__Requirement__
Write the next part of the forum thread on whether diabetes is genetic, picking up after its last post.

New study on "are we at fault"

Can’t find the tread I read last night on it’s all genetic! Appears maybe not. I personally don’t believe it is all genic. It may be the loaded gun but I’m the one who pulled the trigger by eating whatever, whenever as much as I wanted! And sat on my butt!
Just passing it on!

Just want to add I know this does not apply to everyone. Definitely not for T1’s! But probably for the majority of T2’s. That said it doesn’t really matter. The horse is out of the barn and now we learn to live with what is! And it doesn’t mean I quit nagging my darling girls to take care of theirselves. Which doesn’t seem to be working! Lol

No, you're right, it doesn't apply to all T2s. Not to me, for example. I never ate "whatever I wanted," and I never "sat on my butt." I've been exercising 5-6 days a week from the time that I was 19 years old until now. Often, when I was younger, it was two long aerobic workouts a day. Didn't seem to matter, as I just got larger and larger anyway. Sigh.

I don't know if I would interpret this article in that way. What has really been found is that the original promise of the human genome projects have basically not played out. Although the humane genome has been sequenced, it turns out that diseases like diabetes are not just "caused" by a gene. That doesn't mean that diseases like t1 and t2 diabetes are not genetic, only that the assumption about there being a simple relationship was flawed.

(Dataset records)
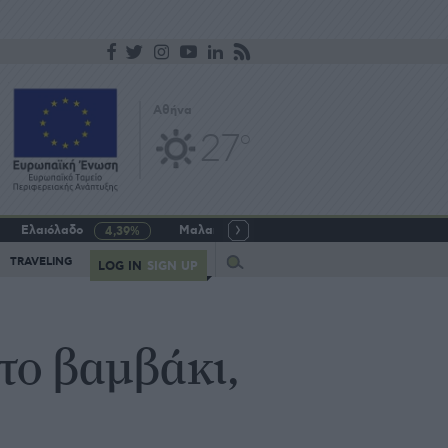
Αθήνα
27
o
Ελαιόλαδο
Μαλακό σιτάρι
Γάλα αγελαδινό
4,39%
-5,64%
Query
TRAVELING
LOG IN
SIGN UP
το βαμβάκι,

...

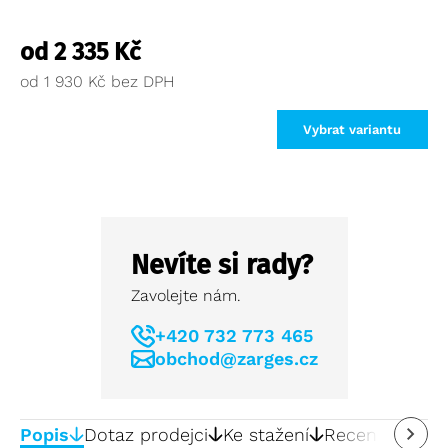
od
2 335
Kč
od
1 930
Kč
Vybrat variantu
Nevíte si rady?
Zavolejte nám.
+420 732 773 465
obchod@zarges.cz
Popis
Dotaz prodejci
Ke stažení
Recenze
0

__Reply__
Is T1 genetic? Sorry, really wondering. I thot they had something happen to the pancreas like a virus or bactrical infection or something traumatic happen that killed the betas? And I agree with that assumption there is nothing simple about diabetes at all! Lol

Both T1 and T2 risk is strongly genetic related. That does not determine whether you get either condition, but there is a well established association. Dan Hurley in "Diabetes Rising" talks about this in a very understandable manner.

It's believed T1 has a genetic link, but that the link is not as strong as it is for Type 2.

Thank you for your replies :slight_smile:

T2 is more genetic that T1. In identical twin studies if one twin has diabetics the other will have an a priori chance of 50% for T2 it is 80%. Of course some nasty environmental factors eventually trigger either.

I don't believe that study for a minute. It probably means that diabetes is not monogenic, and there is no easy answer for finding the genetic components of either type.

Not only do identical twin studies show an 80 - 90% concordance rate for Type 2, but there are way too many fat couch potatoes who DON'T get diabetes for me to believe that those who do "did it to themselves".

Both Type 1 and Type 2 run in families, but because they are polygenic, not everyone in the family gets them, and sometimes they appear to pop up out of nowhere. Type 2's are more likely to have parents and siblings with the disease, but even there, it doesn't always happen that way.

The whole "fault" message is extremely counterproductive -- it doesn't create willingness to work at controlling the disease. It only causes guilt and depression. Who needs that?

Healthy eating and exercise should be messages aimed at EVERYONE, not just those "lazy, gluttonous, junk-food junky" Type 2's. Because the blame game does a real disservice to Type 2's, and makes an already difficult life even more so. And especially when it's often not true!

The only message that makes sense for ANY diabetic is "you got dealt a bad hand of cards, and all you can do is your best to control it and live a healthy life." And offer encouragement and support to anyone who has it!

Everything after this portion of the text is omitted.